The task: The required output is the exact run of lines below that opens at the line with "146: (112, 21)" and closes at the line with "168: (247, 45)".

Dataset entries
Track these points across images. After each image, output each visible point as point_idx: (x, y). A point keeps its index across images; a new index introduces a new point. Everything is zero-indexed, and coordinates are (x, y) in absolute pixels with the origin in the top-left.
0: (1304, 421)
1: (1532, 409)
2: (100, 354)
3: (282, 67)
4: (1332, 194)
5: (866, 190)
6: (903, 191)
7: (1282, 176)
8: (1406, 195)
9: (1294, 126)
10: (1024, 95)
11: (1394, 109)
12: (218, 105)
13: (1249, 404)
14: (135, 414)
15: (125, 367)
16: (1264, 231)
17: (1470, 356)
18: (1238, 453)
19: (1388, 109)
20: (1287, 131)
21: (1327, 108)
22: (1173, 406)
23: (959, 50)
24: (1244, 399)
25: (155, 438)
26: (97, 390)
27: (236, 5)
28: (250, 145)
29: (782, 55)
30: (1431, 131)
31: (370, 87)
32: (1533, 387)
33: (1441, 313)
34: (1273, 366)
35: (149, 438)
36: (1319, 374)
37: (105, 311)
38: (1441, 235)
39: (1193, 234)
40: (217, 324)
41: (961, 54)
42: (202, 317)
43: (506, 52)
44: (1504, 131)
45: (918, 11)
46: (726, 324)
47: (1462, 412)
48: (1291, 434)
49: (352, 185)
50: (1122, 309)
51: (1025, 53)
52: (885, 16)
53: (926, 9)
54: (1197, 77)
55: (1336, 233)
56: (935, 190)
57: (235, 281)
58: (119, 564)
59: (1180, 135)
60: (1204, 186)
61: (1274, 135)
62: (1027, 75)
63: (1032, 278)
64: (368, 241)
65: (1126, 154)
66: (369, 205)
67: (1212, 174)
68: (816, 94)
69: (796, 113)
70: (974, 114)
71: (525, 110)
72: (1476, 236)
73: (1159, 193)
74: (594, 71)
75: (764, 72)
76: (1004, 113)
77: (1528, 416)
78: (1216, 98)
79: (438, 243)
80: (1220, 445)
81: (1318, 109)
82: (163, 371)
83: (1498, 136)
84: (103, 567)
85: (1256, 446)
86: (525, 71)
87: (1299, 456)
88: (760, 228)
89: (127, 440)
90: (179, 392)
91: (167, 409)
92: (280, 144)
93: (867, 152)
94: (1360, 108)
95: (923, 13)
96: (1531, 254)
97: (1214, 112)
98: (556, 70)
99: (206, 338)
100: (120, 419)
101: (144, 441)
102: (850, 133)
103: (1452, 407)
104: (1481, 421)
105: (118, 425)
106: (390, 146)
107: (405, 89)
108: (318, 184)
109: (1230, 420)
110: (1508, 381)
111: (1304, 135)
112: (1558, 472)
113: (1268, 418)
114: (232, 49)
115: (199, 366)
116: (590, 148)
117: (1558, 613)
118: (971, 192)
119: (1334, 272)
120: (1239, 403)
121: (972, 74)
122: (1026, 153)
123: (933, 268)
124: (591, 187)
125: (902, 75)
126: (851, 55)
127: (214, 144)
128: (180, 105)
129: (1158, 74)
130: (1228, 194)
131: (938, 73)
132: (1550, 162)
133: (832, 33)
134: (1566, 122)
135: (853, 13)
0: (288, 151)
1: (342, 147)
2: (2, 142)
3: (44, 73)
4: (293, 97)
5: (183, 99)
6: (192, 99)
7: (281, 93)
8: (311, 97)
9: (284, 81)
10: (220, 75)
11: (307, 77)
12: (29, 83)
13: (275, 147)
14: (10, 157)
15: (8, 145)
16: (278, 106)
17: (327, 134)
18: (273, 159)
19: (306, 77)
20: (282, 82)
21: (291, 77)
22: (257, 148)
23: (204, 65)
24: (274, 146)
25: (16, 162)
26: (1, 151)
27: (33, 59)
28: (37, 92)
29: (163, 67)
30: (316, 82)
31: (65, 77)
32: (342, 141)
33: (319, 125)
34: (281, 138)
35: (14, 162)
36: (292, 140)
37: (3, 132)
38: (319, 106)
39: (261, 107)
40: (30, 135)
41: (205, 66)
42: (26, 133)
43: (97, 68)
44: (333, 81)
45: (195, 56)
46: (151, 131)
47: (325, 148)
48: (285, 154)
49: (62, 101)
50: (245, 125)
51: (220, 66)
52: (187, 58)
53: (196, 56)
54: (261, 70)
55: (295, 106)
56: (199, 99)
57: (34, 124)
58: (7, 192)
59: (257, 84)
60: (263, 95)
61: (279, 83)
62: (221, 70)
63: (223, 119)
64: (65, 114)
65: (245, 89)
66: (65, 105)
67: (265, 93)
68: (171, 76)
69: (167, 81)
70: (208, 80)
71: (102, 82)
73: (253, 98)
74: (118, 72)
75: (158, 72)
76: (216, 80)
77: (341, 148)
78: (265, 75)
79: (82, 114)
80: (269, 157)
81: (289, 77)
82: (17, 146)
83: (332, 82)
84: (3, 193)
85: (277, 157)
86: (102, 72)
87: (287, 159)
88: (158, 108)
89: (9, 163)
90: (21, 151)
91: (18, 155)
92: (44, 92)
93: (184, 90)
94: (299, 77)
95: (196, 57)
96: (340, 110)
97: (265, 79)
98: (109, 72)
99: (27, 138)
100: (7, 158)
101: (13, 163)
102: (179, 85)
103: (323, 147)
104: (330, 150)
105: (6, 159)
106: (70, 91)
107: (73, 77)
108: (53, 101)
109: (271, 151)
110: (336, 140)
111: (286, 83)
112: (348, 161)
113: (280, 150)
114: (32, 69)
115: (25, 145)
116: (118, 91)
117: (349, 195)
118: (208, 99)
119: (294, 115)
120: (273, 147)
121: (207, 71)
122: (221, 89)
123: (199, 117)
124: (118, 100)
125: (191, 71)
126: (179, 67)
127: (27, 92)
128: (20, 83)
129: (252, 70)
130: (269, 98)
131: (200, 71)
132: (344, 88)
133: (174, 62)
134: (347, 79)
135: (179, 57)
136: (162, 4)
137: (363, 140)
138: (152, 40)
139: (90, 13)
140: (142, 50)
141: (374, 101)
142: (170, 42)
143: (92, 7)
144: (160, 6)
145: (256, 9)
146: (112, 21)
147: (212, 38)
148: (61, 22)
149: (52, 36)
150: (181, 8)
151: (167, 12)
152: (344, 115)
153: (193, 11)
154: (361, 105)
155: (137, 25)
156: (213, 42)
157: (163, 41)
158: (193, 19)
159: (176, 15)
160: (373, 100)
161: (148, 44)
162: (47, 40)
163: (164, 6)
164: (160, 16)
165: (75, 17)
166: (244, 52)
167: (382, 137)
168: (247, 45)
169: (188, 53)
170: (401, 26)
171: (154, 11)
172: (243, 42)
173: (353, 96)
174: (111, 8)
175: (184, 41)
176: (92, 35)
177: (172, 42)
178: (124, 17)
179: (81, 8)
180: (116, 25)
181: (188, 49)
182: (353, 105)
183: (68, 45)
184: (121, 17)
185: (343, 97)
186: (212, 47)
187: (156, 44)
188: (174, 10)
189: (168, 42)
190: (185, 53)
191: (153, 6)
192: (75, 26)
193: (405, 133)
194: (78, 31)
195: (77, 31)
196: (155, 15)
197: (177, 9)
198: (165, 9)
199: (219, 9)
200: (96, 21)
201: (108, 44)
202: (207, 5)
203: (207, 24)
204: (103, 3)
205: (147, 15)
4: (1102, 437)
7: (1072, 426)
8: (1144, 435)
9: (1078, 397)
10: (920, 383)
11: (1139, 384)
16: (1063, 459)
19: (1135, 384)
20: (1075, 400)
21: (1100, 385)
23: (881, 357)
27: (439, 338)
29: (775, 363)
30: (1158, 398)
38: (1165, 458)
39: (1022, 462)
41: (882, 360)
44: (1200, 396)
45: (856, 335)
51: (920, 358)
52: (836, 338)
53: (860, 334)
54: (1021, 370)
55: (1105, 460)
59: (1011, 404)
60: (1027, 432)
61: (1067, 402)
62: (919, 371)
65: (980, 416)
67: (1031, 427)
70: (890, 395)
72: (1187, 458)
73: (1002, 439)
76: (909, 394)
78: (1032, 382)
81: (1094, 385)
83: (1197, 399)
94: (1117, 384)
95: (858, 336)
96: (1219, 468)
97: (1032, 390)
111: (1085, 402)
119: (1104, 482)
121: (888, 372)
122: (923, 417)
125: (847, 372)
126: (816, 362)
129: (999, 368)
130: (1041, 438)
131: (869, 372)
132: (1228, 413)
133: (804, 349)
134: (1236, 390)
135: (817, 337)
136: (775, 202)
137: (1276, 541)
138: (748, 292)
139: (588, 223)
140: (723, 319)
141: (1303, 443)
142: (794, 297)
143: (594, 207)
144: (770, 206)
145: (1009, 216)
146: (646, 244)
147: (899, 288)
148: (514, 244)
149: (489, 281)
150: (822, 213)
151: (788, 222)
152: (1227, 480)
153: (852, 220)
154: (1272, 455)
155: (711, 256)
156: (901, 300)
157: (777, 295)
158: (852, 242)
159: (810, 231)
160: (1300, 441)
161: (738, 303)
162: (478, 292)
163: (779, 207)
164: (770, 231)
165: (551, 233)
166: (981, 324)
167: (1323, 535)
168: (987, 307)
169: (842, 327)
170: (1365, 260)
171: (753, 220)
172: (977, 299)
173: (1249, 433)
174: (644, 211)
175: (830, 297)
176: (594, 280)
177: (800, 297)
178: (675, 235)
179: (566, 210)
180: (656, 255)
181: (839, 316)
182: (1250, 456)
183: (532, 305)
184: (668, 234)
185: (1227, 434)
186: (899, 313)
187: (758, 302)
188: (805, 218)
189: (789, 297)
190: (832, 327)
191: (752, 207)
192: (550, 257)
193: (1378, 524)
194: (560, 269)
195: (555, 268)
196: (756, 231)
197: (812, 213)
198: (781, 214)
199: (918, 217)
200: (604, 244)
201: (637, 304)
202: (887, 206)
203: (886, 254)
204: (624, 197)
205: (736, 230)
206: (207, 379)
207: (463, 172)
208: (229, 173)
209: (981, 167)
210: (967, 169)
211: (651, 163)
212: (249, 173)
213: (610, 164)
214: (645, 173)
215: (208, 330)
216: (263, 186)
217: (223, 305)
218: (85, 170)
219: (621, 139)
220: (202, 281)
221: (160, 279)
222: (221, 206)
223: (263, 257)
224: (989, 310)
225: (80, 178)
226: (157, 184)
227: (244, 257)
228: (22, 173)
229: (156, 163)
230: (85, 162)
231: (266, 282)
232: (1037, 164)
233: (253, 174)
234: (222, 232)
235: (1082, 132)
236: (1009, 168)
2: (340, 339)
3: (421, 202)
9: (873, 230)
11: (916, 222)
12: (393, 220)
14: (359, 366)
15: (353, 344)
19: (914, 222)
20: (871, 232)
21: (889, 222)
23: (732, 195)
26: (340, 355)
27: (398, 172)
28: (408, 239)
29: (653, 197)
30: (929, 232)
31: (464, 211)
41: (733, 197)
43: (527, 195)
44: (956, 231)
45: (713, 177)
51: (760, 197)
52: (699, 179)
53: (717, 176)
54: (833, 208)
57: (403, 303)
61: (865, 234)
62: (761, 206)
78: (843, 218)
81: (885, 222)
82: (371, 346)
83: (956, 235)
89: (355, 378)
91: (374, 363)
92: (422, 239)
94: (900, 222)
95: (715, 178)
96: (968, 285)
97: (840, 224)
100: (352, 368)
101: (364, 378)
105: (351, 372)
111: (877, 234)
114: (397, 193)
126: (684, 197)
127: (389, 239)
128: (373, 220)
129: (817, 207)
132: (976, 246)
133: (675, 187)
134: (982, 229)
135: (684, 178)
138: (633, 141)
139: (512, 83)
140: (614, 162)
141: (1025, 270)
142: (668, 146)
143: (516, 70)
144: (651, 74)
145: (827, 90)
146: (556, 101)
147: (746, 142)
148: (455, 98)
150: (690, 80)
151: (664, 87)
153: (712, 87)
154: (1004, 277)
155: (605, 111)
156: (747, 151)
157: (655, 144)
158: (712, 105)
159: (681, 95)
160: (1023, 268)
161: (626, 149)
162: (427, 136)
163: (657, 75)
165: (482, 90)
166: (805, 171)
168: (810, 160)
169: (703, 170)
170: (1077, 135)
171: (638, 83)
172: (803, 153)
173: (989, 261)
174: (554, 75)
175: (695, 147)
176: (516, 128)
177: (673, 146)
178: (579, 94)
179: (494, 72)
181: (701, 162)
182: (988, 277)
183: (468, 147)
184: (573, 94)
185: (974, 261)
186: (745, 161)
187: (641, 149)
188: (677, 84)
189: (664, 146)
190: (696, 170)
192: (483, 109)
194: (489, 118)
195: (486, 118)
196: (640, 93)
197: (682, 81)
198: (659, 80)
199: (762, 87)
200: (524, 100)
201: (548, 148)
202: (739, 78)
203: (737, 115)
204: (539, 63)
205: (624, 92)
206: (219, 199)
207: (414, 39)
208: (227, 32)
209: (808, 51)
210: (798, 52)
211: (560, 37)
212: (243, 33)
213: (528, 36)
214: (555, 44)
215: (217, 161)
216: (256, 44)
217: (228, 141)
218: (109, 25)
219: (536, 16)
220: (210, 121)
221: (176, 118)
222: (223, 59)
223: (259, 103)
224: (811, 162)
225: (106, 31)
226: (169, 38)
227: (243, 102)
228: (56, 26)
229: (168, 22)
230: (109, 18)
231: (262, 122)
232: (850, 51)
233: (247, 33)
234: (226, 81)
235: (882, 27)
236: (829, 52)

Answer to the problem:
146: (112, 21)
147: (212, 38)
148: (61, 22)
149: (52, 36)
150: (181, 8)
151: (167, 12)
152: (344, 115)
153: (193, 11)
154: (361, 105)
155: (137, 25)
156: (213, 42)
157: (163, 41)
158: (193, 19)
159: (176, 15)
160: (373, 100)
161: (148, 44)
162: (47, 40)
163: (164, 6)
164: (160, 16)
165: (75, 17)
166: (244, 52)
167: (382, 137)
168: (247, 45)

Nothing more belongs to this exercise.